• **Ejercicio**
Cambia "bosques nevados" por "bosques helados" en el fragmento de la reseña que empieza con las palabras "Las paredes del" y termina después de "mundo de silencio.". Escribe de nuevo ese fragmento ya cambiado.

• **Texto dado**
* * *

Por MARINA VALCÁRCEL
Quizás esta no sea una crítica de arte al uso, surge en los días finales de una exposición, de lo que quedará tras ella, de su huella. La retrospectiva de Anselm Kiefer en el Pompidou se cerrará en unas semanas, dejando atrás sus 150 cuadros monumentales, sus 40 vitrinas y una pregunta en el aire: ¿qué queda después de Kiefer?
No parece fácil que el panorama artístico de los próximos años pueda equiparar el impacto que dejará esta exposición. La densidad de esta pintura de nube de ceniza ha quedado suspendida en el sexto piso del museo donde habita y flota sobre el cielo de París.
Las paredes del Pompidou parecen forzadas a abrirse en salas distintas para acoger cuadros descomunales de interiores de arquitecturas totalitarias, claustrofóbicas, de bosques nevados cuajados de manchas de sangre, caminos que avanzan a través de serpientes y nombres de la batallas: Teutoburgo, Varus… También de sus paisajes, campos áridos, divididos en surcos abigarrados, como si fueran las vías del tren que avanzan hacia los hornos crematorios y que convergen en un punto de fuga hacia un horizonte aplastado y un cielo que no existe. Es la denuncia del artista alemán que quiere hacer ruido en un mundo de silencio.

* * *

• **Datos de origen**
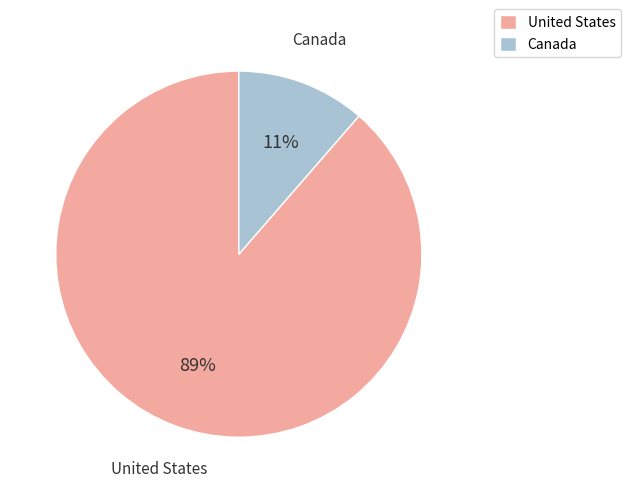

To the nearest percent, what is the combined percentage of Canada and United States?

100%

* * *

• **Resultado**
Las paredes del Pompidou parecen forzadas a abrirse en salas distintas para acoger cuadros descomunales de interiores de arquitecturas totalitarias, claustrofóbicas, de bosques helados cuajados de manchas de sangre, caminos que avanzan a través de serpientes y nombres de la batallas: Teutoburgo, Varus… También de sus paisajes, campos áridos, divididos en surcos abigarrados, como si fueran las vías del tren que avanzan hacia los hornos crematorios y que convergen en un punto de fuga hacia un horizonte aplastado y un cielo que no existe. Es la denuncia del artista alemán que quiere hacer ruido en un mundo de silencio.